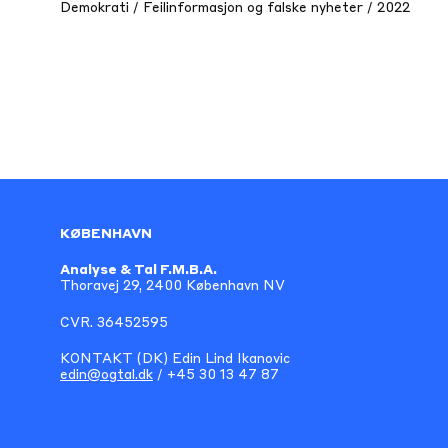
Demokrati / Feilinformasjon og falske nyheter / 2022
KØBENHAVN
Analyse & Tal F.M.B.A.
Thoravej 29, 2400 København NV
CVR. 36452595
KONTAKT (DK) Edin Lind Ikanovic
edin@ogtal.dk
/ +45 30 13 47 87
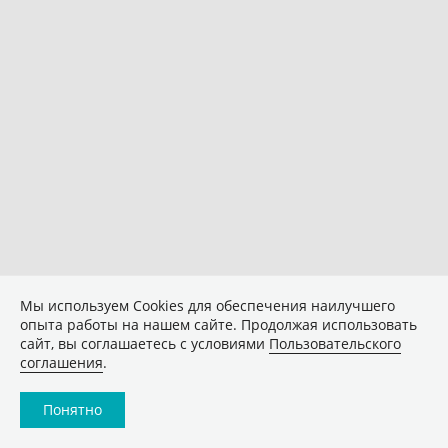
Мы используем Сookies для обеспечения наилучшего
опыта работы на нашем сайте. Продолжая использовать
сайт, вы соглашаетесь с условиями
Пользовательского
соглашения
.
Понятно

**Prompt**
Return the text read from every one of the rows above, reproducing each line verbatim and in its original order, and leave the pictures out.

**Response to this task**
Demokrati / Feilinformasjon og falske nyheter / 2022
KØBENHAVN
Analyse & Tal F.M.B.A.
Thoravej 29, 2400 København NV
CVR. 36452595
KONTAKT (DK) Edin Lind Ikanovic
edin@ogtal.dk
/ +45 30 13 47 87
Мы используем Сookies для обеспечения наилучшего
опыта работы на нашем сайте. Продолжая использовать
сайт, вы соглашаетесь с условиями
Пользовательского
соглашения
.
Понятно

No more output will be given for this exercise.